(Plain-text sources of documents)
▼

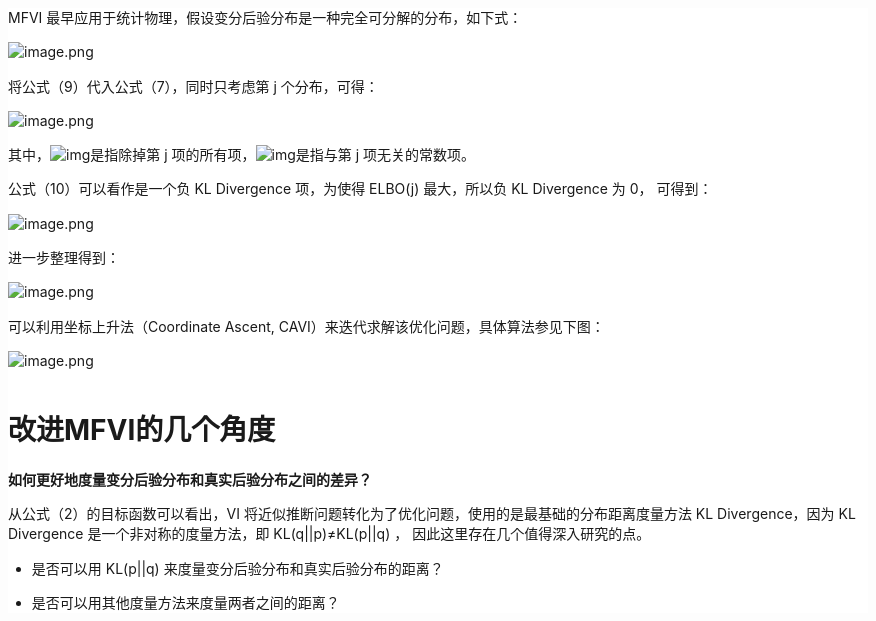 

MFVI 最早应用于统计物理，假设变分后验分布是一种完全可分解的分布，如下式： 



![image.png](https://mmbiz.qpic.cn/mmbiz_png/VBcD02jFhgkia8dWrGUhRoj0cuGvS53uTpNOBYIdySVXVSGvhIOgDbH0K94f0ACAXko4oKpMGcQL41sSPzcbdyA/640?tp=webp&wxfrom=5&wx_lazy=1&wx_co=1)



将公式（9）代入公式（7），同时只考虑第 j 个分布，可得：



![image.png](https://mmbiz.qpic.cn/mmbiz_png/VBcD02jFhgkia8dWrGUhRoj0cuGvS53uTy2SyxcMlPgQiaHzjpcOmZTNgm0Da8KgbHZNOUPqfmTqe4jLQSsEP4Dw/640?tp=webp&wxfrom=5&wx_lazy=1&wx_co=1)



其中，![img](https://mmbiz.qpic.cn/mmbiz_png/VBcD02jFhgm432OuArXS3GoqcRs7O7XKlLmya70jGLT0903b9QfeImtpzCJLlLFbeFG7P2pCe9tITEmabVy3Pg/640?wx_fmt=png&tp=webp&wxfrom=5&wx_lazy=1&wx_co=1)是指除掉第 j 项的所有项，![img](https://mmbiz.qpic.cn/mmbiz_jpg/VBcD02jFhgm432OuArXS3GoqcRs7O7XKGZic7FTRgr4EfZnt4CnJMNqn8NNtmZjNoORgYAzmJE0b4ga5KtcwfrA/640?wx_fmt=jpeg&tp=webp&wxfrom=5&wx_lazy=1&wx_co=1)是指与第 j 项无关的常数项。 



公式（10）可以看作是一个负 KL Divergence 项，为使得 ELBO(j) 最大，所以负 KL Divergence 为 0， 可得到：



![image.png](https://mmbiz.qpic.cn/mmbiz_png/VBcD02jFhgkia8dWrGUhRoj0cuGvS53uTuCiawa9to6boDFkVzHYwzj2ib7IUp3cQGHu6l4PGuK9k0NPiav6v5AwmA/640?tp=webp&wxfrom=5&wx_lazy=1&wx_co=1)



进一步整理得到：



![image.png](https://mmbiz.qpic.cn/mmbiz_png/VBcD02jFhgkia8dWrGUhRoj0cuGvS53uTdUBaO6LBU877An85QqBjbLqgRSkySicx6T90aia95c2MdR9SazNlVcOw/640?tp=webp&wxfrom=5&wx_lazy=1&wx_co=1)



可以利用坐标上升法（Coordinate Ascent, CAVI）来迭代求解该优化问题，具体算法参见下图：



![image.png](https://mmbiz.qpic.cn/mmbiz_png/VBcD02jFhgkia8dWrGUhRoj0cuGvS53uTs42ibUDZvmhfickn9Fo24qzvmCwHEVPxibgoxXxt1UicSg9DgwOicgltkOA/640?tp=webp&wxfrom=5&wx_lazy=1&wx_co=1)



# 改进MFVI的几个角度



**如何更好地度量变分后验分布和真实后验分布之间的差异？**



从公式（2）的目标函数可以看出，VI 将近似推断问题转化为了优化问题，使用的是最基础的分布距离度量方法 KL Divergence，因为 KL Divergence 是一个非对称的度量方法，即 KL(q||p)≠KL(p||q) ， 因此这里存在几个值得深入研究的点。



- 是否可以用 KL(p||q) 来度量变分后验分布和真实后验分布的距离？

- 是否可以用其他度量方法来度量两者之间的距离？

▲

## Work required
Copy the source text in the row above word for word, leaving out the picture that comes before it.

## Response to this exercise
MFVI 最早应用于统计物理，假设变分后验分布是一种完全可分解的分布，如下式： 



![image.png](https://mmbiz.qpic.cn/mmbiz_png/VBcD02jFhgkia8dWrGUhRoj0cuGvS53uTpNOBYIdySVXVSGvhIOgDbH0K94f0ACAXko4oKpMGcQL41sSPzcbdyA/640?tp=webp&wxfrom=5&wx_lazy=1&wx_co=1)



将公式（9）代入公式（7），同时只考虑第 j 个分布，可得：



![image.png](https://mmbiz.qpic.cn/mmbiz_png/VBcD02jFhgkia8dWrGUhRoj0cuGvS53uTy2SyxcMlPgQiaHzjpcOmZTNgm0Da8KgbHZNOUPqfmTqe4jLQSsEP4Dw/640?tp=webp&wxfrom=5&wx_lazy=1&wx_co=1)



其中，![img](https://mmbiz.qpic.cn/mmbiz_png/VBcD02jFhgm432OuArXS3GoqcRs7O7XKlLmya70jGLT0903b9QfeImtpzCJLlLFbeFG7P2pCe9tITEmabVy3Pg/640?wx_fmt=png&tp=webp&wxfrom=5&wx_lazy=1&wx_co=1)是指除掉第 j 项的所有项，![img](https://mmbiz.qpic.cn/mmbiz_jpg/VBcD02jFhgm432OuArXS3GoqcRs7O7XKGZic7FTRgr4EfZnt4CnJMNqn8NNtmZjNoORgYAzmJE0b4ga5KtcwfrA/640?wx_fmt=jpeg&tp=webp&wxfrom=5&wx_lazy=1&wx_co=1)是指与第 j 项无关的常数项。 



公式（10）可以看作是一个负 KL Divergence 项，为使得 ELBO(j) 最大，所以负 KL Divergence 为 0， 可得到：



![image.png](https://mmbiz.qpic.cn/mmbiz_png/VBcD02jFhgkia8dWrGUhRoj0cuGvS53uTuCiawa9to6boDFkVzHYwzj2ib7IUp3cQGHu6l4PGuK9k0NPiav6v5AwmA/640?tp=webp&wxfrom=5&wx_lazy=1&wx_co=1)



进一步整理得到：



![image.png](https://mmbiz.qpic.cn/mmbiz_png/VBcD02jFhgkia8dWrGUhRoj0cuGvS53uTdUBaO6LBU877An85QqBjbLqgRSkySicx6T90aia95c2MdR9SazNlVcOw/640?tp=webp&wxfrom=5&wx_lazy=1&wx_co=1)



可以利用坐标上升法（Coordinate Ascent, CAVI）来迭代求解该优化问题，具体算法参见下图：



![image.png](https://mmbiz.qpic.cn/mmbiz_png/VBcD02jFhgkia8dWrGUhRoj0cuGvS53uTs42ibUDZvmhfickn9Fo24qzvmCwHEVPxibgoxXxt1UicSg9DgwOicgltkOA/640?tp=webp&wxfrom=5&wx_lazy=1&wx_co=1)



# 改进MFVI的几个角度



**如何更好地度量变分后验分布和真实后验分布之间的差异？**



从公式（2）的目标函数可以看出，VI 将近似推断问题转化为了优化问题，使用的是最基础的分布距离度量方法 KL Divergence，因为 KL Divergence 是一个非对称的度量方法，即 KL(q||p)≠KL(p||q) ， 因此这里存在几个值得深入研究的点。



- 是否可以用 KL(p||q) 来度量变分后验分布和真实后验分布的距离？

- 是否可以用其他度量方法来度量两者之间的距离？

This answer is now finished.